--- THE INPUT Enclosed Below ---

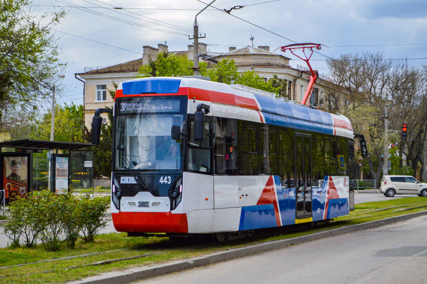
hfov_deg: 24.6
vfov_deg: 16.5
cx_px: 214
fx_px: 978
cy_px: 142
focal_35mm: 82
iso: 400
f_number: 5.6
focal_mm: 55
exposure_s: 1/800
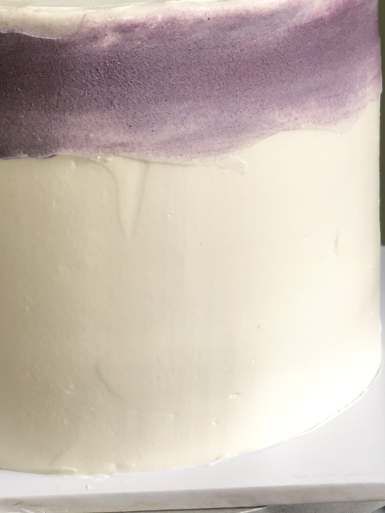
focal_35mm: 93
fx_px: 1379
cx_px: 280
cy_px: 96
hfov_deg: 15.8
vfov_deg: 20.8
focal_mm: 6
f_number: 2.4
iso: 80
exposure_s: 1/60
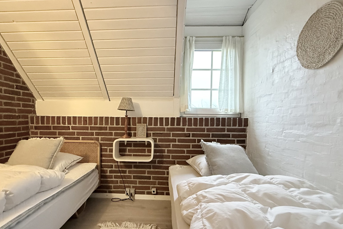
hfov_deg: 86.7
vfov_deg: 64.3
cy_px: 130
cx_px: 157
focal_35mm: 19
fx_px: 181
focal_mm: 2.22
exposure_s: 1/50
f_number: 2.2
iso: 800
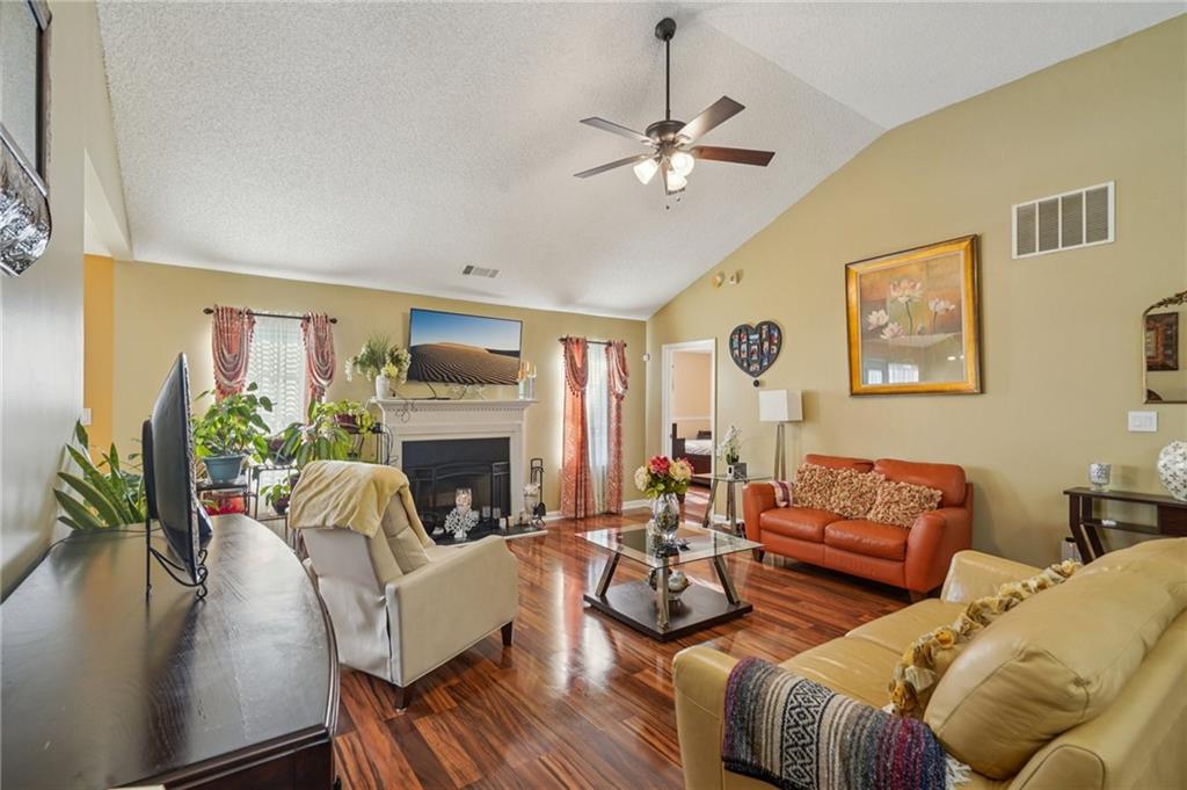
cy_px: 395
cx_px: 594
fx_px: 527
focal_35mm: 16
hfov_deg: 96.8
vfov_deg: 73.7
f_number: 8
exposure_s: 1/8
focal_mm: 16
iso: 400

--- End of Enclosed THE INPUT ---
--- THE INPUT Enclosed Below ---

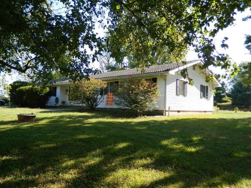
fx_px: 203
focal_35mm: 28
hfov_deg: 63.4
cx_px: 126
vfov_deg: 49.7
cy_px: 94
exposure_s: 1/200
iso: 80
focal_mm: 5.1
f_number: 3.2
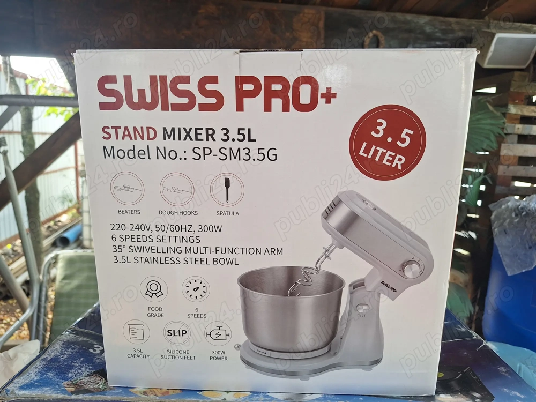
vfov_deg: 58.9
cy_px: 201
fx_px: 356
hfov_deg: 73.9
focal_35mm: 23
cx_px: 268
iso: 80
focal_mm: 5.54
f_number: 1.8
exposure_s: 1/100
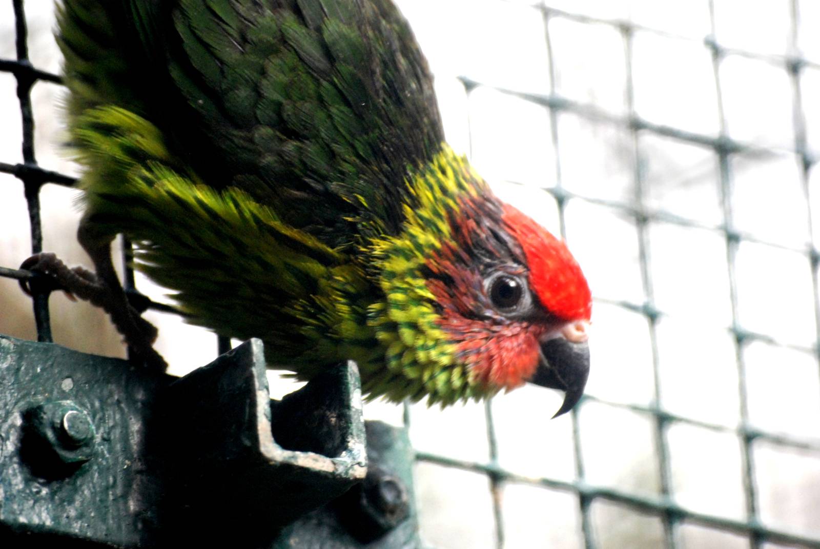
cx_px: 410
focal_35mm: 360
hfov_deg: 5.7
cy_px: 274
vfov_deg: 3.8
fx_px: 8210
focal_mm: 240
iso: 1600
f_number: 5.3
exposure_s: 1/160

--- End of Enclosed THE INPUT ---

■ EXERCISE OBJECTIVE: Exactly as written above, retype the lines starting at the one holding "exposure_s: 1/100" and ending at the one holding "exposure_s: 1/160", both included, but not the pictures.

■ REPLY TO THE EXERCISE:
exposure_s: 1/100
cx_px: 410
focal_35mm: 360
hfov_deg: 5.7
cy_px: 274
vfov_deg: 3.8
fx_px: 8210
focal_mm: 240
iso: 1600
f_number: 5.3
exposure_s: 1/160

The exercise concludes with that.